Forum Discussion

BirdDog's avatar
BirdDog
Assistant Professor
7 years ago

Amish living.....

Some discussion about Amish living here in other threads. Trust me, no fun if you ask me. Yes, nostalgia is great but the real thing is different. We lived off-grid for 12+ years and truth is, it sucked! Compost toilets are the pits.

 

I respect them totally but no way I'd want to live my entire life that way. There is a reason we went to electricity and indoor plumbing. Nice to have 21st century things like a toilet that flushes, running water and electricity.

  • macsociety's avatar
    macsociety
    Advanced Tutor

    BirdDog wrote:

    Some discussion about Amish living here in other threads. Trust me, no fun if you ask me. Yes, nostalgia is great but the real thing is different. We lived off-grid for 12+ years and truth is, it sucked! Compost toilets are the pits.

     

    I respect them totally but no way I'd want to live my entire life that way. There is a reason we went to electricity and indoor plumbing. Nice to have 21st century things like a toilet that flushes, running water and electricity.

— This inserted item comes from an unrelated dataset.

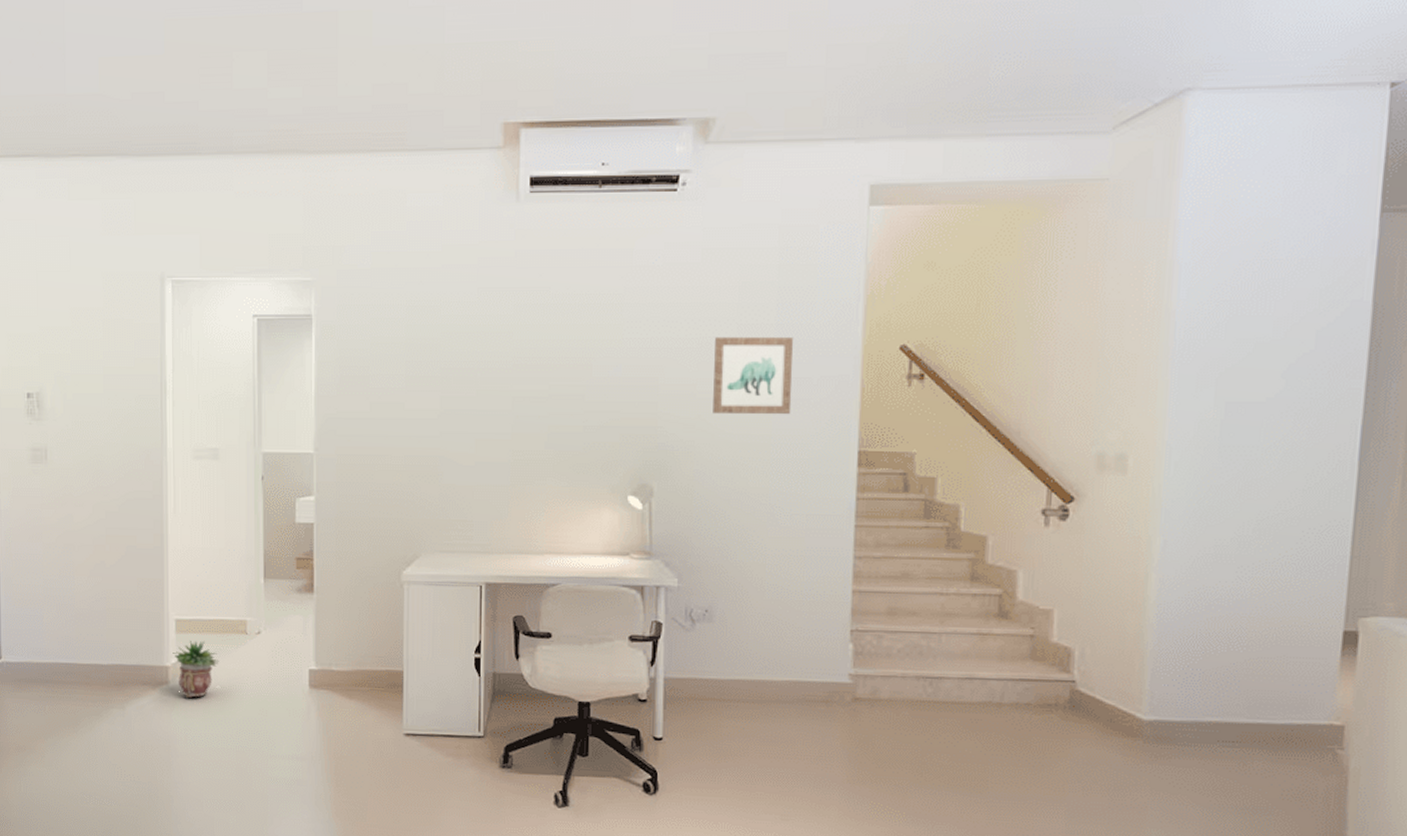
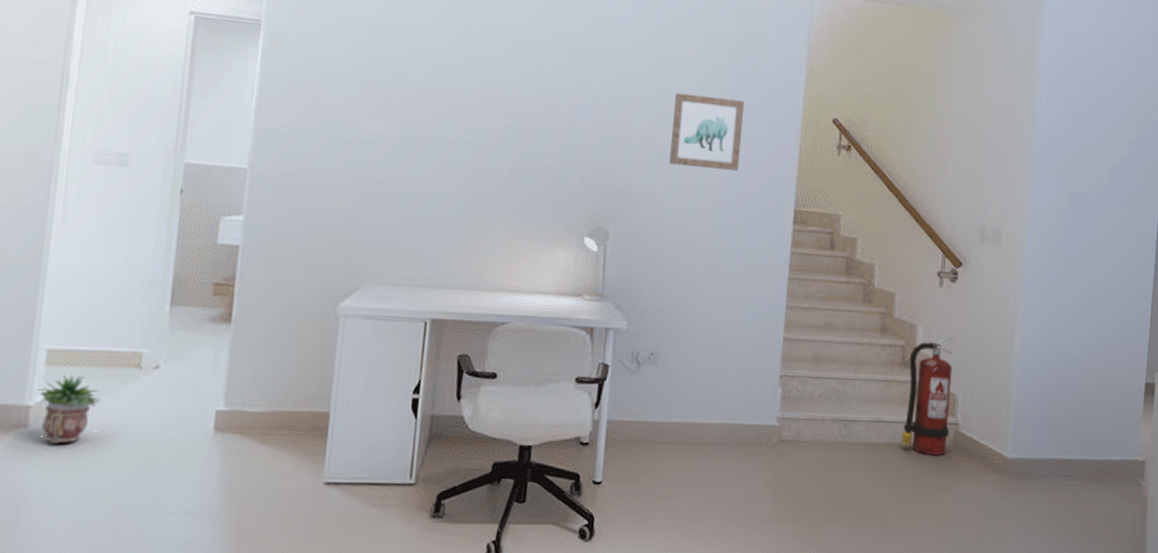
fire extinguisher: none [1001,582,1066,717] -> present [901,336,954,456]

    Like anything, there is more to Amish, so there are old order that are like what you explain, new order, and many various sects of it.  Some own and use cars, have modern plumbing, etc....  Then there are other anabaptist groups that are similar to the amish but different, and again, many sects with different levels of modernity. Various Brethren and German Baptist groups all fall in similar groups.

     

    For me, I would love to give up some of the modern things that consume my life, but at the same time it is how I earn a living, so makes it hard to do so.  But I can still dream.

     

    TJ

    • MarkJFine's avatar
      MarkJFine
      Professor

      I PCS'd to Virginia from the NYC metro area in 1987, when high technology was an IBM PC AT and dialup modems to non-networked bulletin boards.

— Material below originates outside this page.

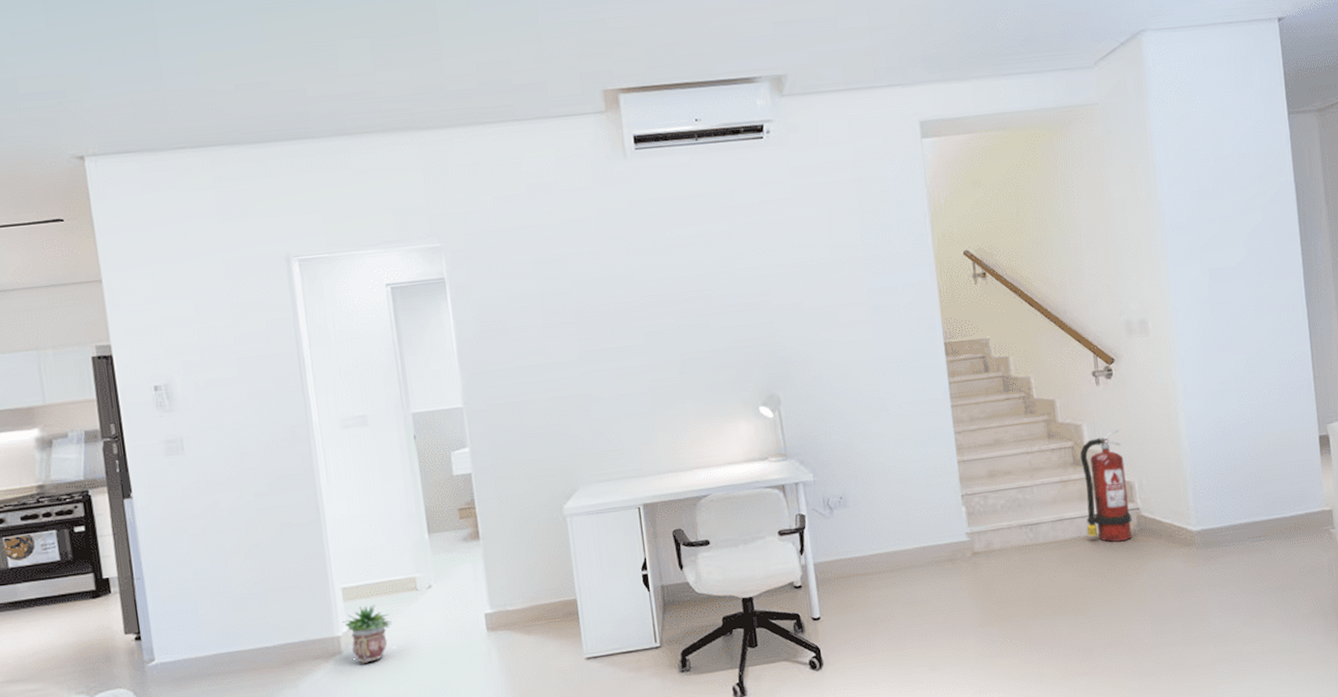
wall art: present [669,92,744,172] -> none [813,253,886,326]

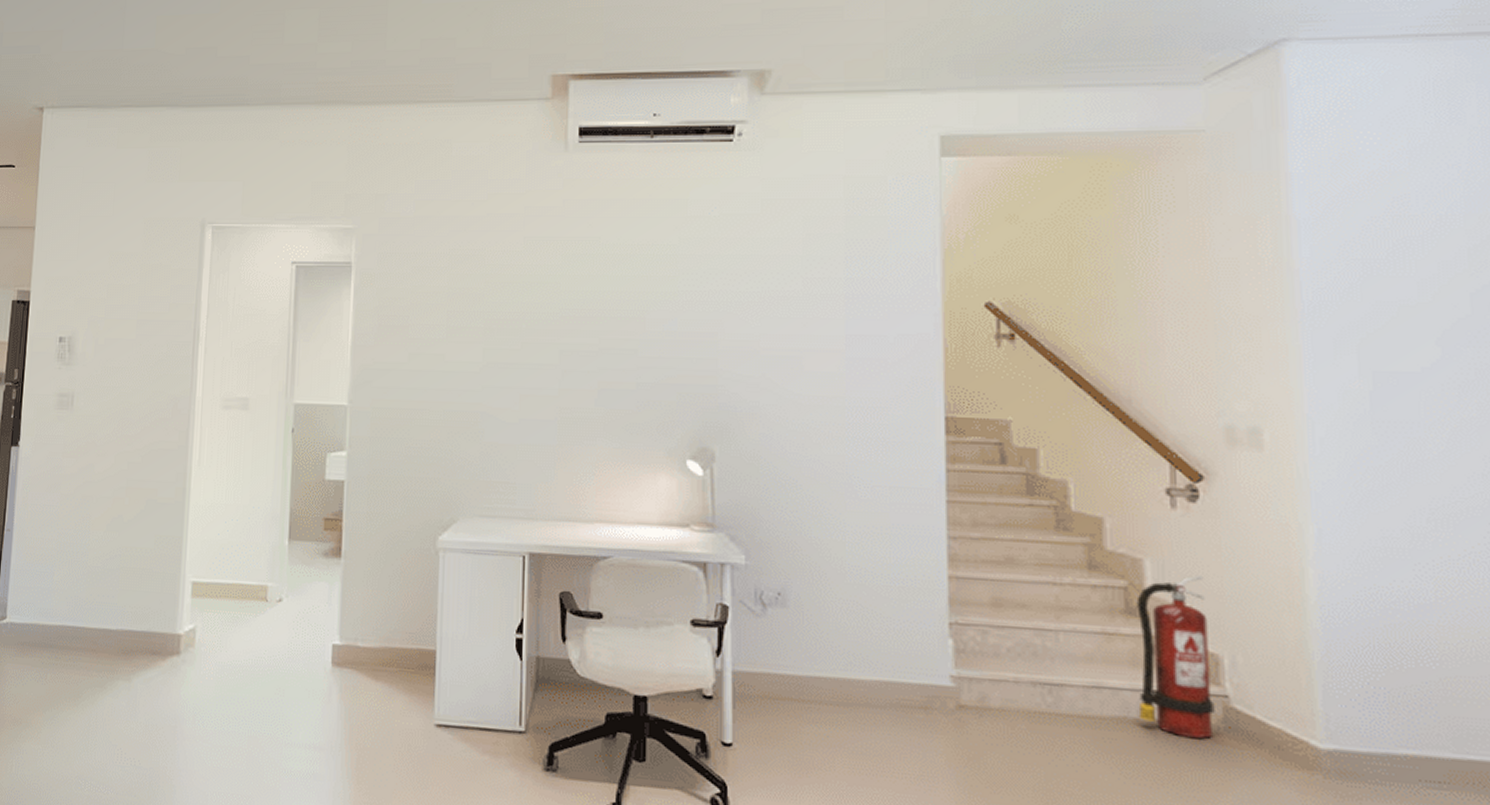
potted plant: present [342,604,393,664] -> none [186,606,236,672]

      I moved to an area where I could leave my doors unlocked if I wanted to. Coming from an apartment in South Amboy that was broken into three times in as many years, it was a much welcome change.

      The problem for me is: Back then, "cable was coming", and cell phones / internet wasn't even invented yet. ARPAnet existed and saw prototypes tho, just wasn't available to the public. Well... 30 years later and there's still no cable (DTV and Dish are only options), I barely get 2 bars of LTE at home, and you all know where my internet comes from.

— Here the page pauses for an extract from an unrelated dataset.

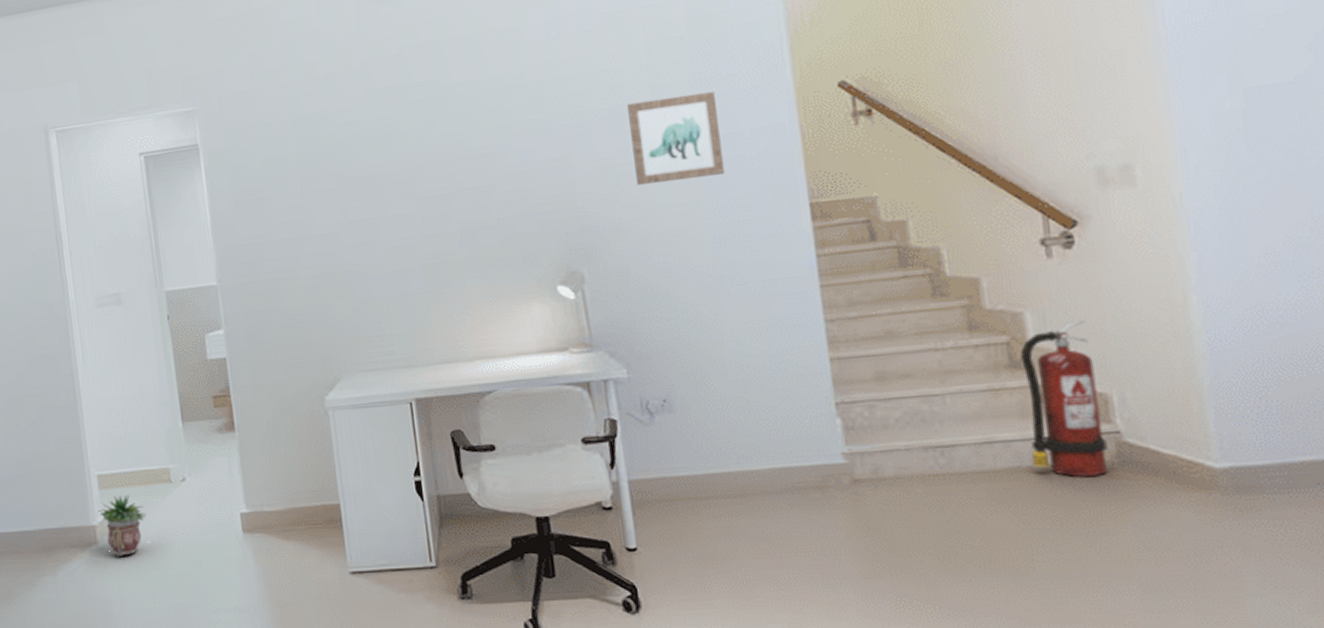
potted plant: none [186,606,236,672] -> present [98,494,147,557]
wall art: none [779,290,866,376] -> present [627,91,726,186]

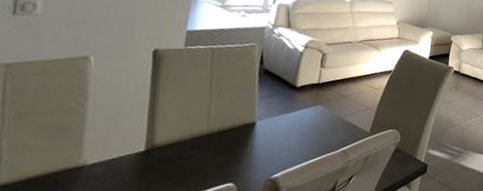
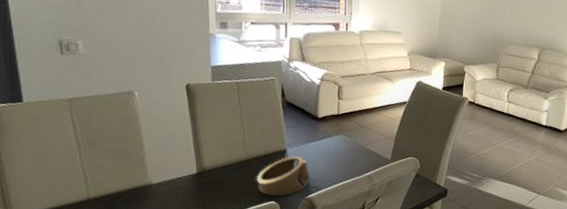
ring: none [215,129,279,178] -> present [257,156,310,197]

      It was cute back then, but I kinda feel like I live OCONUS, on an island (old joke, but even they have better tech than this now).

  • GabeU's avatar
    GabeU
    Distinguished Professor IV

    I, too, respect them, and am in admiration of their very hard working, close family oriented ethics and simple lives, but there is no way in the world that I would EVER want to live like they do.  I am envious, though, of that simple life.    

     

    I'm far too reliant on the creature comforts of the world I grew up in. 

    • BirdDog's avatar
      BirdDog
      Assistant Professor

      Wife and I are still pretty simple even with modern luxuries. We stay at home with no close neighbors on 20 acres surrounded by national forest on three sides.

       

      Go into town maybe twice a week for groceries. We're pretty much loners when it comes down to it. Our 3 dogs are our family, we love them like children actually.

       

      May sound pathetic but we are happy, especially now that we no longer live off-grid and have real plumbing and electricity.

       

      The Amish can have the no indoor plumbing and no electricity. May be a simple life but there is a reason most don't embrace it. It is 200 years ago. Could also go back to the ancient Roman way of living. They were actually pretty advanced for the time. (Plumbing)

       

      I respect them living the way they want, just not the way I, or my wife, want to live in modern days. Feel lucky we were born in modern times with modern conveniences.

    • maratsade's avatar
      maratsade
      Distinguished Professor IV

      Isn't all of this (the desire for a simple way of life) a romantic view, though?  The realities of such a life are probably quite harsh and society as a whole seems to want to get as far from that as possible:  no indoor plumbing, having to go crack ice at 4 am to get water, having to go fetch wood, having to feed the animals, plant the fields, harvest the fields (unless some blight has been visited upon the fields and now there will be little to no food for the winter), etc.   Can we not live in simpler ways within our comfort? 

      • MarkJFine's avatar
        MarkJFine
        Professor

        It is somewhat romantic, and we all might be in better shape...

        But things progressed to where they are for a reason, imo.

        Claire was able to treat the typhoid victims in the 1840's because she was innoculated in the 1940s. [for those that watch Outlander].